The implementation of PGx in clinical practice is still challenging. Medical personnel do not have the ability to effectively genotype the efficacy or adverse reactions of specific drugs, so it is difficult to use PGx as a tool to improve treatment [77]. This may be the greatest obstacle limiting the clinical use of PGx. The CPIC and the Dutch Pharmacogenetics Working Group have worked tirelessly to identify the best matches between several genes and drugs and have published relevant guidelines. These guidelines help clinicians select the most appropriate drug based on the genotype of the patient to achieve the best efficacy while minimizing adverse reactions. Unfortunately, patients encountered in clinical work are highly variable, and there is not a one-to-one correspondence between genotype and specific drug. Specific drugs often act on different genetic targets, resulting in adverse reactions that are difficult to be explained simply by a single genotype. However, for patients with severe adverse drug reactions, drug monitoring in combination with PGx may still be beneficial.
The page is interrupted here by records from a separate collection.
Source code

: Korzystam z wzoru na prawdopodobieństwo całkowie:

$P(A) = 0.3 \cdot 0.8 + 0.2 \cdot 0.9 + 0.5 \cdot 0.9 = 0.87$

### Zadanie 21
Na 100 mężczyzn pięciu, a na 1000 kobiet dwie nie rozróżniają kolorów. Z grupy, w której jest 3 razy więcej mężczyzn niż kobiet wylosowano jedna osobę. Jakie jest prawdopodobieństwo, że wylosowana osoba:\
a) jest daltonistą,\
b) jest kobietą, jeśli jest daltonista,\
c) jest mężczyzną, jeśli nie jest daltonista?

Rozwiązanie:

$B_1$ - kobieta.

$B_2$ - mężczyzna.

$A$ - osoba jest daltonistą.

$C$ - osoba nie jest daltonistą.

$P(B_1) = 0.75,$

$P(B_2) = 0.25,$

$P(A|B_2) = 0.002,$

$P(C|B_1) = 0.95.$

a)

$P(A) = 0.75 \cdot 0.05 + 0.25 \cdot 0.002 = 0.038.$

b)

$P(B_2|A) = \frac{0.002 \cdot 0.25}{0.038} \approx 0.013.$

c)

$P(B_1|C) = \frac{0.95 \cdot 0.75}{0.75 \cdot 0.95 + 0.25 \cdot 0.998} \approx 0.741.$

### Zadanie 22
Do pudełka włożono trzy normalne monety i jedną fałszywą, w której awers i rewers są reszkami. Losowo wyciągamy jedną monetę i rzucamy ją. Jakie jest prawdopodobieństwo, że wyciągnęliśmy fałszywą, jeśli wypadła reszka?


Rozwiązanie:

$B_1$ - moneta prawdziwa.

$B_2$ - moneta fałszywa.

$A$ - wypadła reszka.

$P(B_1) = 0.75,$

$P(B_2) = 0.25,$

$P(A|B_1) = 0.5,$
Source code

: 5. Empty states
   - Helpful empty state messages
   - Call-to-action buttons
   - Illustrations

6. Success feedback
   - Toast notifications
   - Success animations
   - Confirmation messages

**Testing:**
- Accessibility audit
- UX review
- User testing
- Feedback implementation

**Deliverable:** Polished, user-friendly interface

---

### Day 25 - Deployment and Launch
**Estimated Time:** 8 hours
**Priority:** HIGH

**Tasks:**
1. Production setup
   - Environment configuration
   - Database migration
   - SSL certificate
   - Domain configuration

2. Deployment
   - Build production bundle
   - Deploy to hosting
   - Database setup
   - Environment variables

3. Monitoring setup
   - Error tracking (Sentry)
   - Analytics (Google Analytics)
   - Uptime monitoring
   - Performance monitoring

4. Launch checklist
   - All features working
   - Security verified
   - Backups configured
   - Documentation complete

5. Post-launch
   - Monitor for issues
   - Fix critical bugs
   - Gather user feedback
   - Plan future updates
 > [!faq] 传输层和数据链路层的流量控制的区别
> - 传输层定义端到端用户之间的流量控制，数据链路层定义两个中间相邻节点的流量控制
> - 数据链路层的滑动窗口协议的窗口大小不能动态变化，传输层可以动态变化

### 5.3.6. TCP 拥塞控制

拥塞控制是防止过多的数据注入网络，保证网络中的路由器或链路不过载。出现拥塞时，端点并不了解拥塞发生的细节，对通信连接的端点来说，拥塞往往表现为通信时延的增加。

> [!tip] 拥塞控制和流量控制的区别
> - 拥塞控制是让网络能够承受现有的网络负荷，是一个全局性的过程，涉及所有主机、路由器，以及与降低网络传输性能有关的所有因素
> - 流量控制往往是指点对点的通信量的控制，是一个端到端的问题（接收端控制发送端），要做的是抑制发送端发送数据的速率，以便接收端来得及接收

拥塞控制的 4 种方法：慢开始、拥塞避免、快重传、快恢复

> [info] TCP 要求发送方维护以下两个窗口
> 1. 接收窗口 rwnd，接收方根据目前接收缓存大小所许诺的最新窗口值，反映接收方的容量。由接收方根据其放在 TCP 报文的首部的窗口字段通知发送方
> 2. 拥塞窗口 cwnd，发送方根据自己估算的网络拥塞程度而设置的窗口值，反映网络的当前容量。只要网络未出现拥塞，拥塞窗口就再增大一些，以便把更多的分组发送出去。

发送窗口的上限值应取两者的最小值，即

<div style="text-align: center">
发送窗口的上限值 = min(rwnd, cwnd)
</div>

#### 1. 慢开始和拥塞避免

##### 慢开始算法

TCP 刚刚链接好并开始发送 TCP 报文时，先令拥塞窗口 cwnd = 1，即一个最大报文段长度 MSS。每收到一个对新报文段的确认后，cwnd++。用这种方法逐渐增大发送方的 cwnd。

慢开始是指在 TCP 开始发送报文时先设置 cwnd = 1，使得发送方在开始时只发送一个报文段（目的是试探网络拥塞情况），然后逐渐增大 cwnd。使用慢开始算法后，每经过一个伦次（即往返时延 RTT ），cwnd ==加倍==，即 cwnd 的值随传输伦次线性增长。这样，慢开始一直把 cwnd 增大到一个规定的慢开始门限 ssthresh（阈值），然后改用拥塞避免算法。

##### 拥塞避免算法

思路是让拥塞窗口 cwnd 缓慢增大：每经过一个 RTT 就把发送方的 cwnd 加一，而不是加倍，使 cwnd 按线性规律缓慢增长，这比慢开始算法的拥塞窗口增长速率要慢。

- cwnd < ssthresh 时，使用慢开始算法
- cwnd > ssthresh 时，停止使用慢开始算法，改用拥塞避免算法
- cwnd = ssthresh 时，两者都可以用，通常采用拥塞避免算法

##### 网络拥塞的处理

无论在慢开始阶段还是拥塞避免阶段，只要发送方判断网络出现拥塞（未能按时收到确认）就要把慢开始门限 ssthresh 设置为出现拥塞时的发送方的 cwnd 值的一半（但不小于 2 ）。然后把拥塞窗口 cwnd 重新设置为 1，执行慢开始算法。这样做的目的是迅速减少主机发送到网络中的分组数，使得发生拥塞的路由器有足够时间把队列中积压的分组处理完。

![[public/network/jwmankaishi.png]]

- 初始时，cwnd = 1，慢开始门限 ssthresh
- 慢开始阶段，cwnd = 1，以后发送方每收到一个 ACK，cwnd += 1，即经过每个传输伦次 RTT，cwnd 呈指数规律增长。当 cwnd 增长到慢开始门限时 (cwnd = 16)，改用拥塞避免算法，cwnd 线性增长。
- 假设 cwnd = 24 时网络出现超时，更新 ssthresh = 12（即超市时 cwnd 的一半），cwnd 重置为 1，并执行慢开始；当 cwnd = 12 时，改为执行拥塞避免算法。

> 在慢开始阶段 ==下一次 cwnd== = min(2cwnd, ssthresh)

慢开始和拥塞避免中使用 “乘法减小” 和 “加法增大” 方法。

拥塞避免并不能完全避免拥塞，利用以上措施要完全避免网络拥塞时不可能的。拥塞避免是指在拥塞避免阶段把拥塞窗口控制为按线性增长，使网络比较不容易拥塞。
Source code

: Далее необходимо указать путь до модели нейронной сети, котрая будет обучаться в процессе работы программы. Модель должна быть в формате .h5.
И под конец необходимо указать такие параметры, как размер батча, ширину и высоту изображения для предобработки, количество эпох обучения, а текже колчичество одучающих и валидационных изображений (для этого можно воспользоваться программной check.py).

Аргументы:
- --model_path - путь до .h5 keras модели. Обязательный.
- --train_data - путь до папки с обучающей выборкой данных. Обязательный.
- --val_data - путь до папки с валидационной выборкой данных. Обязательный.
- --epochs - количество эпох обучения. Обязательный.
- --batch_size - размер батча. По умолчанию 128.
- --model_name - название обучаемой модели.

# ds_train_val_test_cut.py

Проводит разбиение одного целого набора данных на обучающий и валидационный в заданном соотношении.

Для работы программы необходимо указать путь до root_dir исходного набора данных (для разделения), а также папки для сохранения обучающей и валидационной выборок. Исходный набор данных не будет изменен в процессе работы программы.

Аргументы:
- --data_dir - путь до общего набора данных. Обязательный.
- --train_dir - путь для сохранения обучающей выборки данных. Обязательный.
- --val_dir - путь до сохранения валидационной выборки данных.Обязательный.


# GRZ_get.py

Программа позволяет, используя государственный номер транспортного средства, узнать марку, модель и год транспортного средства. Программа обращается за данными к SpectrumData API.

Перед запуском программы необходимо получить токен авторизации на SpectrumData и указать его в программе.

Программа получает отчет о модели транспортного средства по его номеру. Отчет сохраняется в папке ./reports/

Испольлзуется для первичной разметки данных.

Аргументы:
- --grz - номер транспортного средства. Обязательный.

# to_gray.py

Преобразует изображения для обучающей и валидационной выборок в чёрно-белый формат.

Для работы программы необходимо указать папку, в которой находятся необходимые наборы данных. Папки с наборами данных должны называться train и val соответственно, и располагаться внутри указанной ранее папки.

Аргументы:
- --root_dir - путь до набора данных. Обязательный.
In addition, the cost of PGx gene testing also restricts its clinical application. Codeine is commonly used to treat postpartum pain in the United States, but this drug can cause drowsiness and respiratory depression in infants, which can lead to death in severe cases. Prenatal testing for specific genotypes of codeine is available, but Moretti et al.'s study showed that an additional $7700 was needed to avoid one adverse event in the infant [78]. Such low efficiency is harder to afford by ordinary people. Of course, if the number of patients who agree to genetic testing increases, the cost can be spread evenly and reduced.

Conclusion

Precision medicine requires that postoperative analgesia treatment achieve the best analgesic effect with minimum adverse reactions. PGx could help physicians avoid risks and adverse experiences resulting from RD and PONV, but there is insufficient evidence to confirm which gene polymorphism predicts postoperative adverse reactions to opioids. To date, the application of PGx in the analgesia field has been limited to isolated, single-center studies with a small sample size; there is a lack of evidence-based medicine approaches, and the conclusions are often contradictory. There is also a lack of evidence-based study of the positive effects of PGx on analgesia approaches. It is also important to note that individual responses to opioids are determined by polygenetic inheritance, and the role of any single gene is limited. This results in a low cost-effectiveness ratio for genetic testing, which is the greatest obstacle to the application of PGx in precision medicine.

In future research, we should pay attention to the interactions among SNPs in multiple genes and the interaction between genes and the environment; additionally, it is necessary to conduct a large number of multicenter and multiethnic studies.